Fortunately, they made it off in time. Kaye was one of the last to disembark and as the bus pulled away, carrying the passengers to the prison, the ship exploded.

“We read the next morning that a Jewish company got a contract to raise the ship,” laughed Kaye. “We were so happy.”

Kaye eventually escaped from the Atlit prison and began working with the Palmach, one of the precursers to the modern Israel Defense Force. He returned to America with a fake passport and manned another ship called the S. S. Director that departed from the East River. On the Director he brought passengers from Marseilles to Palestine.

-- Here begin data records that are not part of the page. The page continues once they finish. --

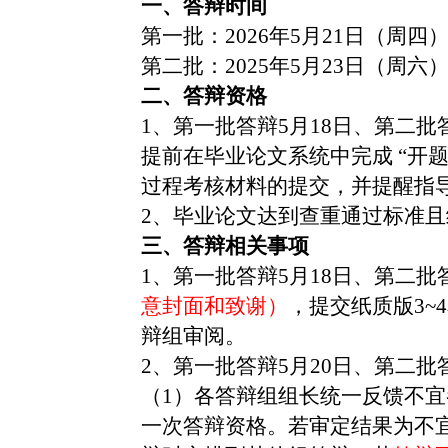
一、
答辩时间
第一批：2026年5月21日（周四
第二批：2025年5月23日（周六
二、
答辩资格
1、
第一批答辩5月18日、第二
提前在毕业论文系统中完成 “开
过程考核材料的提交，并提醒指
2、毕业论文达到查重通过标准
三、答辩相关事项
1、第一批答辩5月18日、第二批
意封面和致谢）
，提交纸质版3~
辩组审阅。
2、第一批答辩5月20日、第二批答辩
（1）各答辩组组长统一反馈不
一次答辩资格。若审定结果为不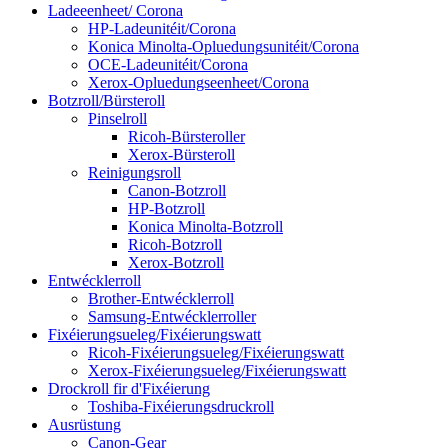
Ladeeenheet/ Corona
HP-Ladeunitéit/Corona
Konica Minolta-Opluedungsunitéit/Corona
OCE-Ladeunitéit/Corona
Xerox-Opluedungseenheet/Corona
Botzroll/Bürsteroll
Pinselroll
Ricoh-Bürsteroller
Xerox-Bürsteroll
Reinigungsroll
Canon-Botzroll
HP-Botzroll
Konica Minolta-Botzroll
Ricoh-Botzroll
Xerox-Botzroll
Entwécklerroll
Brother-Entwécklerroll
Samsung-Entwécklerroller
Fixéierungsueleg/Fixéierungswatt
Ricoh-Fixéierungsueleg/Fixéierungswatt
Xerox-Fixéierungsueleg/Fixéierungswatt
Drockroll fir d'Fixéierung
Toshiba-Fixéierungsdruckroll
Ausrüstung
Canon-Gear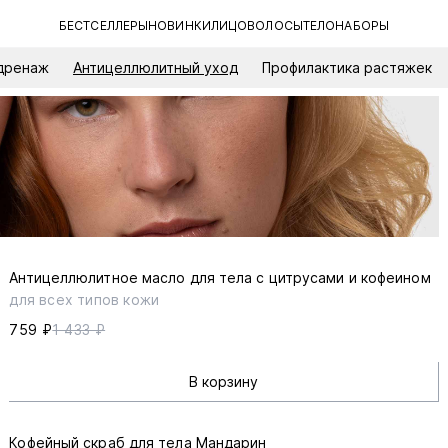
БЕСТСЕЛЛЕРЫ
НОВИНКИ
ЛИЦО
ВОЛОСЫ
ТЕЛО
НАБОРЫ
дренаж
Антицеллюлитный уход
Профилактика растяжек
Антицеллюлитное масло для тела с цитрусами и кофеином
для всех типов кожи
759 ₽
1 433 ₽
В корзину
Кофейный скраб для тела Мандарин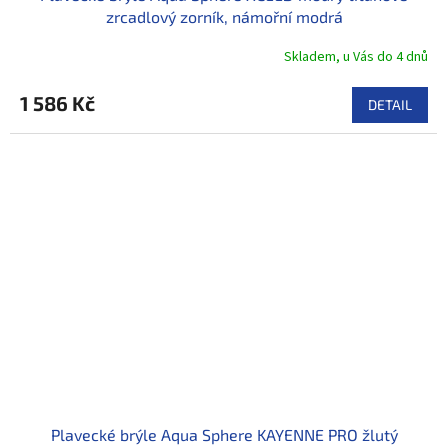
zrcadlový zorník, námořní modrá
Skladem, u Vás do 4 dnů
1 586 Kč
DETAIL
Plavecké brýle Aqua Sphere KAYENNE PRO žlutý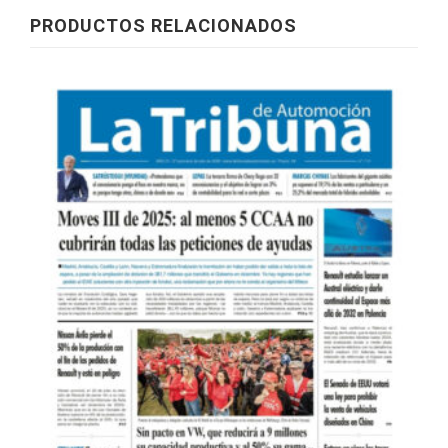
PRODUCTOS RELACIONADOS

Kaye was on board on 5 Iyar when Israel declared its independence and the sailors changed the name of the boat to the S.S. Galila.

Afterwards Kaye was recruited to join Israel’s fledgling navy and became one of the first members of the elite naval unit, Shayetet 13. He worked on an underwater demolition team, a surprising role for Kaye.

“I can’t be a frogman, I can’t swim!” Kaye told his friend, the commander of the unit. “I was a kid from the Bronx.”

Kaye declined to discuss his activities as an Israeli Navy SEAL, but his commanding officer was awarded a medal for blowing up an Egyptian warship.

A little over a year later, Kaye left Israel. He planned to study engineering at New York University, but on his flight home, a man sat down next to him. The man was familiar with Kaye’s life and he recommended that Kaye go into physical education. Kaye was told that once he received his degree he would begin working with the Israeli Olympic team. In the course of his duties, the man said, Kaye would do some Nazi-hunting.

Kaye went to NYU and finished his degree but didn’t make it back for the Olympics. He met a nice Jewish girl from Brooklyn who didn’t know too much about Israel and settled down. In the years following Israel’s independence, he traveled there frequently. He volunteered in the Israeli Consulate in New York City during the Six Day War. When Israel was attached on Yom Kippur in 1973 he flew to Israel and worked in the defense ministry.

Today, Kaye lives in Bayside, Queens, with his wife where he serves on the board of Temple Hillel.

"Paul is a genuine Jewish hero," said Rabbi Steven M. Graber, the rabbi of Temple Hillel. "He is without fear."

He speaks publicly about his experiences. His story was told in the documentary Waves of Freedom and in the book, The Jews’ Secret Fleet, by Murray Greenfield.

At age 84, 63 years after he met a man in a black leather jacket, Kaye is still cautious about Israel and its future.

“As Ben Gurion said, we can only afford to lose one war,” he said.